Courtesy of Vox News

By Emily Kozak

A fuel shortage shuts down Lebanon’s main power plants on Friday, October 21 after running out of fuel. The Zahrani power plant was shut down Saturday and the main power, the Deir Ammar plant, was shut down Thursday. The power plants provide almost 40% of the countries electricity.

The country isn’t new to these blackouts. Lebanon hasn’t had a steady power source for its citizens for decades. Also, the shortage of diesel and fuel has worsened power cuts that have been going on for years. Power outages that lasted from three to six hours are now only allowing people to have about two hours of state power a day. Power supplies have been put in hospitals and essential services as of now. Citizens are now spending long hours and days without power.

Lebanon’s dependency on imported fuel imports has made its energy crisis worse. The country is dependent on private operators that are now struggling to get supplies while there is a crash of national currency. While Lebanon is facing a heavy economic crisis, the country is also struggling to import necessities for its citizens.

“The people need power so the government should step up,” said Sophomore Miranda Huhn.

Lebanon’s citizens are also frustrated with the government’s lack of action. There have been multiple protests that have erupted with the recent news.
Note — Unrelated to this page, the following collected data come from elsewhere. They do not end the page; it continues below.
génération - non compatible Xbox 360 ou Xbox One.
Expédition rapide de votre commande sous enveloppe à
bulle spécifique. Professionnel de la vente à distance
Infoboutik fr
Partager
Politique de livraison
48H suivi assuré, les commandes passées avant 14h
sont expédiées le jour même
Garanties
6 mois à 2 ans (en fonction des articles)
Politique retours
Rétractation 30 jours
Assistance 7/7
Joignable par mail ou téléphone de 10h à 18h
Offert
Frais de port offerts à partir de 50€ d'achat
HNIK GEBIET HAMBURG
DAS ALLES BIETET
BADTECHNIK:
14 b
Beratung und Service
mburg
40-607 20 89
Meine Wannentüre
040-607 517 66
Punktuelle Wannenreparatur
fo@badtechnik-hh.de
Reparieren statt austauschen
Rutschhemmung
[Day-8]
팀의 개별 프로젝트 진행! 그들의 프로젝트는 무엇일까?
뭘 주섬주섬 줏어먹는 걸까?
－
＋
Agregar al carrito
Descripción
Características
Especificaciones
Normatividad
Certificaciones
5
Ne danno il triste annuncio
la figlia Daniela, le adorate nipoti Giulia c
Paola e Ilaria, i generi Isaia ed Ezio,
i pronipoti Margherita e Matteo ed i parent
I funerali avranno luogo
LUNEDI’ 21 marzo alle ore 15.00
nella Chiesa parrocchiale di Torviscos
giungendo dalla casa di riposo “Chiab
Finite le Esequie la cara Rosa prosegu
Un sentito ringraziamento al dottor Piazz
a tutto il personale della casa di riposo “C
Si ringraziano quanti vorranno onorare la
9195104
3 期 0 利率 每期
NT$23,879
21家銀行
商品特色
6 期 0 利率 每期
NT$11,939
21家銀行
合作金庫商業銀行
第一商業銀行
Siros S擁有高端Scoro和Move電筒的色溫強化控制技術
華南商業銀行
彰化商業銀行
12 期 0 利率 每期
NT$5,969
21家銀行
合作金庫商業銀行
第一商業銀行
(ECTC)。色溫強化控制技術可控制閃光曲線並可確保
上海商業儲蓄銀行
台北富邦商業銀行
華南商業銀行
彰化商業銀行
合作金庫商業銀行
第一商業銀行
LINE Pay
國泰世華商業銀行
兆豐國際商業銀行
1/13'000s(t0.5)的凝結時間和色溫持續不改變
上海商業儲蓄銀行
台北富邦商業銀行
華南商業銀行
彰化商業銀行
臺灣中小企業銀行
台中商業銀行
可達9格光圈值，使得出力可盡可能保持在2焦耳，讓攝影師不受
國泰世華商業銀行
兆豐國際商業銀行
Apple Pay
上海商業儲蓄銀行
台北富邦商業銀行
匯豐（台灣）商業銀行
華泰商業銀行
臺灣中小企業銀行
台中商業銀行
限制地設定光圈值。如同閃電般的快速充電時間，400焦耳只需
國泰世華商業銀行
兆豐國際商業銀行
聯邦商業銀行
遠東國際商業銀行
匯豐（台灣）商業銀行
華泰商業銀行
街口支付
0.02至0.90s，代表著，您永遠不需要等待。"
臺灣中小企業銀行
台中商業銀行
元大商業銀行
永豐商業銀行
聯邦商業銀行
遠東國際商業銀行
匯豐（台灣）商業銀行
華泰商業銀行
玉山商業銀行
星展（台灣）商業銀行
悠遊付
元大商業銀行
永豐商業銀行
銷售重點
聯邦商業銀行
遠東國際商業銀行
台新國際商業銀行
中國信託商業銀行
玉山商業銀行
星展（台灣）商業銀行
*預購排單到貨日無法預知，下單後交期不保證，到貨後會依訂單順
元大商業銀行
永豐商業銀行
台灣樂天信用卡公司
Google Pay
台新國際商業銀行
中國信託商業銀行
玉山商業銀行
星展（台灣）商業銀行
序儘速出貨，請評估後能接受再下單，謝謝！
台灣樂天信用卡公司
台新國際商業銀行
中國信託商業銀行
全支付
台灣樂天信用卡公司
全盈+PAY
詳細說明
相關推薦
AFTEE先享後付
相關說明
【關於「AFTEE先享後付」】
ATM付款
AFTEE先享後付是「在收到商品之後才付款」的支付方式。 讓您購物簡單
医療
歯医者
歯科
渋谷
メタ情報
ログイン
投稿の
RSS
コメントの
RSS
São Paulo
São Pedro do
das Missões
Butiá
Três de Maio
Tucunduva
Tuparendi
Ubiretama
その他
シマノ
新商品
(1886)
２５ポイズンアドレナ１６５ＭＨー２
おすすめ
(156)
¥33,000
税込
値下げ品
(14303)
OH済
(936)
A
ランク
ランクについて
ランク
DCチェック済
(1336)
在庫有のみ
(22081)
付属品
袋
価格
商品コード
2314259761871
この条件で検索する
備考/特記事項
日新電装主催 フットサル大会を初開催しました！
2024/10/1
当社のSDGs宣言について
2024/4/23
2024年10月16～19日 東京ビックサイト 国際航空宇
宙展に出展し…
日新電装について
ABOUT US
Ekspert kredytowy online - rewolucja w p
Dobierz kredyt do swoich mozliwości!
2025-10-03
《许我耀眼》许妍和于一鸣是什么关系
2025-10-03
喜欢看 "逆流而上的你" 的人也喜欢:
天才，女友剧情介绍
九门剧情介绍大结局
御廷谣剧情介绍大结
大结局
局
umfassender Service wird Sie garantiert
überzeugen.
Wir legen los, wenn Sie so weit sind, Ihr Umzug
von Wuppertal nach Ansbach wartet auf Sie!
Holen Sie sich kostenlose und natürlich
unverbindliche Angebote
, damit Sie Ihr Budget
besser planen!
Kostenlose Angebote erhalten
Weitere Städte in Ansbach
Angry citizens gathered around the Electricite du Liban power company to show their frustration. Many protesters also want the political elite to be removed because of corruption and negligence.

The power outage is a direct cause of Lebanon’s financial crisis. This crisis has been ongoing for the past 18 months. The lack of foreign currency has made it a struggle for the country to pay overseas energy suppliers. Throughout this year, Pharmacies have been dealing with an ongoing medicine shortage because of the financial crisis. On Friday Pharmacies closed down in protest of the power shortage. The country is also facing a water shortage, water pumping stations are powered by diesel fuel and therefore don’t have the supplies they need to work properly. The financial crisis has half the population living in poverty and causing mass protests.